Bloque de texto:
Pero otras víctimas del terrorismo pensarán de otro modo y se apuntarán a la procesión de ultratumba, al desfile de un cuerpo de agraviados que prefiere invadir el campo de la política para marcarle el paso al presidente del Gobierno, decididos a vengar la memoria de sus muertos en lugar de sentir el alivio de haber podido superar esas ansias de venganza.

En la carta que el 4 de junio de 1977 mi padre nos escribió desde la cueva donde lo tuvieron secuestrado, nos dijo lo siguiente: «Lo mejor es permanecer alegres en la esperanza, pacientes en la adversidad y perseverantes siempre en la oración, viviendo la caridad con todos». Sus últimos recuerdos debieron de ser para nosotros, sus hermanos políticos, Ramón y Juan Antonio Ybarra Villabaso, de 16 y 17 años, y su tío, el marqués de Arriluce, que fueron fusilados a bordo del Cabo Quilates, como lo fue él frente a la cueva del Gorbea haciendo el paseillo, mientras los energúmenos le hacían las fotos y él se iba colocando con infinita dignidad el sucio pañuelo de tantos días de cautiverio en el bolsillo alto de su chaqueta y miraba a la cámara sin odio pero con una pena infinita.

Datos proporcionados:
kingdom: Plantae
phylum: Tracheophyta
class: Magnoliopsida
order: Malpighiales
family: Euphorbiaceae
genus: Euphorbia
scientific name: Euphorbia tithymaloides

Requisitos del ejercicio:
A) ¿Puedes reproducir del texto sobre las víctimas del terrorismo el pasaje que empieza en "Pero otras víctimas" y termina en "ansias de venganza."?
B) ¿Cómo traducirías al inglés esta oración del texto sobre las víctimas del terrorismo? «En la carta que el 4 de junio de 1977 mi padre nos escribió desde la cueva donde lo tuvieron secuestrado, nos dijo lo siguiente: "Lo mejor es permanecer alegres en la esperanza, pacientes en la adversidad y perseverantes siempre en la oración, viviendo la caridad con todos"».

Tus respuestas:
A)
Pero otras víctimas del terrorismo pensarán de otro modo y se apuntarán a la procesión de ultratumba, al desfile de un cuerpo de agraviados que prefiere invadir el campo de la política para marcarle el paso al presidente del Gobierno, decididos a vengar la memoria de sus muertos en lugar de sentir el alivio de haber podido superar esas ansias de venganza.

B) In the letter my father wrote to us on June 4, 1977, from the cave where he was held captive, he told us the following: "The best thing is to remain joyful in hope, patient in adversity and ever persevering in prayer, living in charity with everyone."